Find every line of the listing below where "Colon" appears, and copy it.

━━ AVAILABLE RECORDS ━━

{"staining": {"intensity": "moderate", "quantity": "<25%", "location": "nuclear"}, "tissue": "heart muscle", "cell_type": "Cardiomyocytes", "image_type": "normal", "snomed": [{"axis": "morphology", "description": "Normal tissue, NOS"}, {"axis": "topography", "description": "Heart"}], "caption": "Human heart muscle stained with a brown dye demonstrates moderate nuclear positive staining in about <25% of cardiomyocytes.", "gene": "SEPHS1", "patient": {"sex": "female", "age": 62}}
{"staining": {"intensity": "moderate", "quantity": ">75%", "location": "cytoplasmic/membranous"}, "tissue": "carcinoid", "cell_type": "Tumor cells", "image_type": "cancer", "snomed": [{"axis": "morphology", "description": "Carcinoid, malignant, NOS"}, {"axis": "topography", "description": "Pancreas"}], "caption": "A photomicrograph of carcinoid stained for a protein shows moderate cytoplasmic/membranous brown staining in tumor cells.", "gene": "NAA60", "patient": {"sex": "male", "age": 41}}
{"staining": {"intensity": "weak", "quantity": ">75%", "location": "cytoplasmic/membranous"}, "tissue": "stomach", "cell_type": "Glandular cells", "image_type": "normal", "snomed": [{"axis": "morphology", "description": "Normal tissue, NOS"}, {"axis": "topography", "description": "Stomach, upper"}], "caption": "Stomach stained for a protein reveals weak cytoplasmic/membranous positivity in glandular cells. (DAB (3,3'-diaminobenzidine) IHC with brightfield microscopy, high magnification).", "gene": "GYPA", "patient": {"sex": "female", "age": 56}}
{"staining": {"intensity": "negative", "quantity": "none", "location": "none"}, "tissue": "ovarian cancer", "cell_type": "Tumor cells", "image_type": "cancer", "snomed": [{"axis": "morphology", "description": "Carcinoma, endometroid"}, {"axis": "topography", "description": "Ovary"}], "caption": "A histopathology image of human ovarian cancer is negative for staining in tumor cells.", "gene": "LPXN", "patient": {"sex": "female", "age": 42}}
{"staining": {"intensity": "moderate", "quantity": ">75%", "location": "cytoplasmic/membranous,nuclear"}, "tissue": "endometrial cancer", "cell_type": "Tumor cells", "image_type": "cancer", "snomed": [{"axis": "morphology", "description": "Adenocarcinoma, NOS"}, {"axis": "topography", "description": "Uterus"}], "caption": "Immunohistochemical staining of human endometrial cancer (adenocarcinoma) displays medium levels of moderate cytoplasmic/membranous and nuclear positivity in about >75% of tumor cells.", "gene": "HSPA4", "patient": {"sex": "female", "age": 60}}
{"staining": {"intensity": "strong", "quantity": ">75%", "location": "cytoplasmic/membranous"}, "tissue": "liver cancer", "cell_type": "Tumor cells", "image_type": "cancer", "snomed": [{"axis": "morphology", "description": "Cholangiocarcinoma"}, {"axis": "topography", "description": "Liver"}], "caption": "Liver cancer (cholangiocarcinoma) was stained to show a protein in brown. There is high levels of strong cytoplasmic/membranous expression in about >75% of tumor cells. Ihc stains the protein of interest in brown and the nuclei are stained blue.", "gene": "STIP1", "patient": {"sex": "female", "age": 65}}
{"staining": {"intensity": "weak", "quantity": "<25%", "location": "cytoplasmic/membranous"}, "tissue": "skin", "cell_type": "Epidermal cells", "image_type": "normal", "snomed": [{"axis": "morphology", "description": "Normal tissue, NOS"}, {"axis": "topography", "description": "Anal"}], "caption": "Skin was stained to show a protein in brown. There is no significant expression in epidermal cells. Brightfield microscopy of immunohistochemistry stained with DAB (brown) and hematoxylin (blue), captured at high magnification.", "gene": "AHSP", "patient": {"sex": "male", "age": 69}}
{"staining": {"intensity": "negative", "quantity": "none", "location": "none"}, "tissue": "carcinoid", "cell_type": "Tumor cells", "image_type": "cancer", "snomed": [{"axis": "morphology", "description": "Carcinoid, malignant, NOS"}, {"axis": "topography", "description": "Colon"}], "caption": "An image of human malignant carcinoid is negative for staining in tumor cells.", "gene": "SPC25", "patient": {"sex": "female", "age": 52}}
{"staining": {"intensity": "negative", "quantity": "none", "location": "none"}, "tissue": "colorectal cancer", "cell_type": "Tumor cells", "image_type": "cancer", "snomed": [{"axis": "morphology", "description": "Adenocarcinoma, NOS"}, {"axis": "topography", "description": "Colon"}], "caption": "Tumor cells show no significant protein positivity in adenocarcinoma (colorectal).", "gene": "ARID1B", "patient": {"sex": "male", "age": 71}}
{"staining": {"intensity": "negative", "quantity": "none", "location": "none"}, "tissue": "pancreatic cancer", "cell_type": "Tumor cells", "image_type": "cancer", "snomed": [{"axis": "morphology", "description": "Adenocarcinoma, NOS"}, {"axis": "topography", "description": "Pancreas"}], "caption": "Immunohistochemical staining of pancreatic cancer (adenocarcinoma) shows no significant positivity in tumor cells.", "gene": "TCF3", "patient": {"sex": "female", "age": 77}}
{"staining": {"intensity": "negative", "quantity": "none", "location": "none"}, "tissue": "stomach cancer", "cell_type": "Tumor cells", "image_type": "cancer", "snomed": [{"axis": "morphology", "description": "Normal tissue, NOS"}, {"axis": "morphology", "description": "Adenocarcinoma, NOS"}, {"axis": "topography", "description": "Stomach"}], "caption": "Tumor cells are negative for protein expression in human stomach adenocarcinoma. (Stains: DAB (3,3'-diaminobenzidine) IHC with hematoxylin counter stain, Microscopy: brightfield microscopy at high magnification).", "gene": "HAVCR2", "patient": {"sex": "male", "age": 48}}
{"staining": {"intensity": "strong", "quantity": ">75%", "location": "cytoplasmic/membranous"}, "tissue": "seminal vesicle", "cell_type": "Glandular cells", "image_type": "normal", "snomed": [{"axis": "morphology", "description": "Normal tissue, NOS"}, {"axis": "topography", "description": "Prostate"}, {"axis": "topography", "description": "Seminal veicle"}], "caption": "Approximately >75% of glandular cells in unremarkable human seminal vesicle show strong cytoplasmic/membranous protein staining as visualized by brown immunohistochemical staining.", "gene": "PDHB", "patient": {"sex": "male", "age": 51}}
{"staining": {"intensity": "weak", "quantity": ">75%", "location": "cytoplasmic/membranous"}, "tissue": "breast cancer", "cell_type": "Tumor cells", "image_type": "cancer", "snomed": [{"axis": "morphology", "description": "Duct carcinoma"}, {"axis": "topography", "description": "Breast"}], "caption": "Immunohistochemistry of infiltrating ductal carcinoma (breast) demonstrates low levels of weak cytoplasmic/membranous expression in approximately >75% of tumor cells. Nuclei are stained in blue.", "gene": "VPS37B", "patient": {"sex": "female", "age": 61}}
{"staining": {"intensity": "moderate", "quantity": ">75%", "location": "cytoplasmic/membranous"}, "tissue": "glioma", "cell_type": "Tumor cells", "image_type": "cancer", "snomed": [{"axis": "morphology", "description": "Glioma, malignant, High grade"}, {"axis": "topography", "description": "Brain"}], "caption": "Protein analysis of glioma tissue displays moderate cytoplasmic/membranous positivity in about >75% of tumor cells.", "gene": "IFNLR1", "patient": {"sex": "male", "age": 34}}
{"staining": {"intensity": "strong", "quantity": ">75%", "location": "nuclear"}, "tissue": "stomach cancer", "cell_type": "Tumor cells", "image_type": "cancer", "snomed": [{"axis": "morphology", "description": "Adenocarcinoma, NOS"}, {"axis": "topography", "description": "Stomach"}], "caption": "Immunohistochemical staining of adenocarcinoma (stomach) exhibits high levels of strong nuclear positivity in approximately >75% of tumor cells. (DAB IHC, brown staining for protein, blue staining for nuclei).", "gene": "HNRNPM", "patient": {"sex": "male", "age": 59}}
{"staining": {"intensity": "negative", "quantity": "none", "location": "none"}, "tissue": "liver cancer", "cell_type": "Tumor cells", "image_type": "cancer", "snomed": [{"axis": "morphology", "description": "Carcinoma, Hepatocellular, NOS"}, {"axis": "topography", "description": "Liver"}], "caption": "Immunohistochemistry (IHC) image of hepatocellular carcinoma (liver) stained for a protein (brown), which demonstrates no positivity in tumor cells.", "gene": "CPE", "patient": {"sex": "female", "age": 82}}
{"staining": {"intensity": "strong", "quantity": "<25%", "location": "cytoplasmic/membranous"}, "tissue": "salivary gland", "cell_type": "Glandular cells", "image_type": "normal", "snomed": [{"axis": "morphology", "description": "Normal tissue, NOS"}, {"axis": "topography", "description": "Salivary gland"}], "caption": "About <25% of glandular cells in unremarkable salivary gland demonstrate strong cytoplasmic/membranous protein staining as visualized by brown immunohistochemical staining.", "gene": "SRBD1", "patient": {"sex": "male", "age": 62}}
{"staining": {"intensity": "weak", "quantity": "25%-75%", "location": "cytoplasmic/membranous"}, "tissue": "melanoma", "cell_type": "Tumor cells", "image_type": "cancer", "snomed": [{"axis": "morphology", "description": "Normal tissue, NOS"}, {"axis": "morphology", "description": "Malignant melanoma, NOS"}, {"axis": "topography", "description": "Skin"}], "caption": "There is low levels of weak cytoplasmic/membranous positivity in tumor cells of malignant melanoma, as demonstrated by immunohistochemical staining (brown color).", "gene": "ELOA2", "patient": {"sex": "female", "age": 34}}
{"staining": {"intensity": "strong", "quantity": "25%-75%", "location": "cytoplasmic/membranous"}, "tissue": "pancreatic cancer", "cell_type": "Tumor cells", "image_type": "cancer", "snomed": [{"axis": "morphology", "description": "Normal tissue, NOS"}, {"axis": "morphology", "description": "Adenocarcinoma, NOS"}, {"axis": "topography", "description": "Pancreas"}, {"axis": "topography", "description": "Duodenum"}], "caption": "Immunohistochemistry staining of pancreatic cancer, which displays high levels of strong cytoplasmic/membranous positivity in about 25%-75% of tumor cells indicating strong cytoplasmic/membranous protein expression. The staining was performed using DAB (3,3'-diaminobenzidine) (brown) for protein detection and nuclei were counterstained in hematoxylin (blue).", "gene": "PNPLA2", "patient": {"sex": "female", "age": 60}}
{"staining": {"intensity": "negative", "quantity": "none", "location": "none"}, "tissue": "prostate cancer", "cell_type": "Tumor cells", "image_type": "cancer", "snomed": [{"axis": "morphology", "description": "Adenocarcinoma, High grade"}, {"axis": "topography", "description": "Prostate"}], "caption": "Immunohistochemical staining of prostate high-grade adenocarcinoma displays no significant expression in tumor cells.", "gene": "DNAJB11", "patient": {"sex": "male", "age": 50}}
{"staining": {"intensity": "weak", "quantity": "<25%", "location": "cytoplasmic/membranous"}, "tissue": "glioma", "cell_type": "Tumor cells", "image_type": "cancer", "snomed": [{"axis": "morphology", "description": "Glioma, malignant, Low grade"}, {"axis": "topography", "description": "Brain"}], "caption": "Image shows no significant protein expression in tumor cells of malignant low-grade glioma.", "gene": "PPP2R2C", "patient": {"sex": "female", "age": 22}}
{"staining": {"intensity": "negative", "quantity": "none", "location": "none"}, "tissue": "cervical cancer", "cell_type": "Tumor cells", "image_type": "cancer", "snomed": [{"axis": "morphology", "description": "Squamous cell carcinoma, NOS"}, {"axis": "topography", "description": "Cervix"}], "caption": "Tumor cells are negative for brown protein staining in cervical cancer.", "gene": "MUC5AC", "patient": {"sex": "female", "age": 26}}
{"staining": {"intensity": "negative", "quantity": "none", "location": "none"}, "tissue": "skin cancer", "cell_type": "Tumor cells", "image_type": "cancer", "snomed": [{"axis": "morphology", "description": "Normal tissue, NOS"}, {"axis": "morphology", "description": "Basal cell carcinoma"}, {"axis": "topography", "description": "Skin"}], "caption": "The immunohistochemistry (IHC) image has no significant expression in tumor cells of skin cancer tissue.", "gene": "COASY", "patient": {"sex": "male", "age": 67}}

━━━

◆ ANSWER BELOW ◆
{"staining": {"intensity": "negative", "quantity": "none", "location": "none"}, "tissue": "carcinoid", "cell_type": "Tumor cells", "image_type": "cancer", "snomed": [{"axis": "morphology", "description": "Carcinoid, malignant, NOS"}, {"axis": "topography", "description": "Colon"}], "caption": "An image of human malignant carcinoid is negative for staining in tumor cells.", "gene": "SPC25", "patient": {"sex": "female", "age": 52}}
{"staining": {"intensity": "negative", "quantity": "none", "location": "none"}, "tissue": "colorectal cancer", "cell_type": "Tumor cells", "image_type": "cancer", "snomed": [{"axis": "morphology", "description": "Adenocarcinoma, NOS"}, {"axis": "topography", "description": "Colon"}], "caption": "Tumor cells show no significant protein positivity in adenocarcinoma (colorectal).", "gene": "ARID1B", "patient": {"sex": "male", "age": 71}}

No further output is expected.